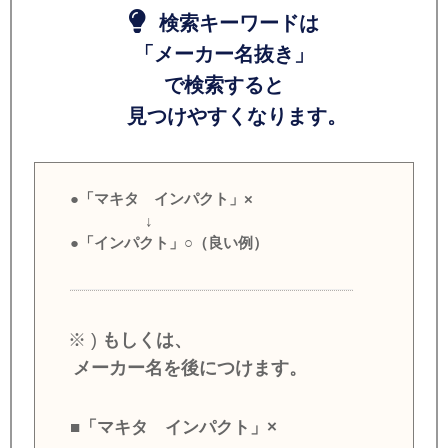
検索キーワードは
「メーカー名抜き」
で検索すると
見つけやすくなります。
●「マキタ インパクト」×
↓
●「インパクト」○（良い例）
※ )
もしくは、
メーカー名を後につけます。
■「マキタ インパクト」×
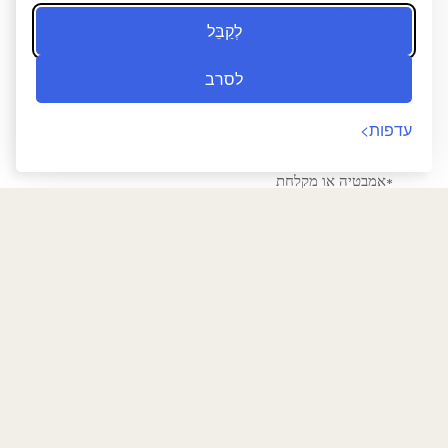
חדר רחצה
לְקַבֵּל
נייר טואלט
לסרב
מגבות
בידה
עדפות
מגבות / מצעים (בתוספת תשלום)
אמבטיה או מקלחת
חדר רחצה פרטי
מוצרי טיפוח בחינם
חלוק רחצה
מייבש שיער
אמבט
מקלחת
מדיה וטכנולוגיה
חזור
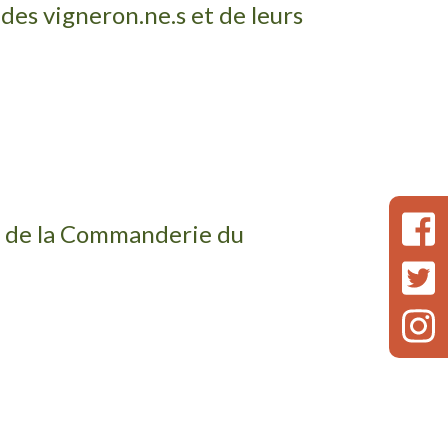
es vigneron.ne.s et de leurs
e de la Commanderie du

========================================

# Task requirements
Recast the text lines from all the entries above as a JSON list of strings, one string per line, leaving out blank lines. Leave the pictures out of the answer.

# Reply
[
  "検索キーワードは",
  "「メーカー名抜き」",
  "で検索すると",
  "見つけやすくなります。",
  "●「マキタ インパクト」×",
  "↓",
  "●「インパクト」○（良い例）",
  "※ )",
  "もしくは、",
  "メーカー名を後につけます。",
  "■「マキタ インパクト」×",
  "חדר רחצה",
  "לְקַבֵּל",
  "נייר טואלט",
  "לסרב",
  "מגבות",
  "בידה",
  "עדפות",
  "מגבות / מצעים (בתוספת תשלום)",
  "אמבטיה או מקלחת",
  "חדר רחצה פרטי",
  "מוצרי טיפוח בחינם",
  "חלוק רחצה",
  "מייבש שיער",
  "אמבט",
  "מקלחת",
  "מדיה וטכנולוגיה",
  "חזור",
  "es vigneron.ne.s et de leurs",
  "e de la Commanderie du"
]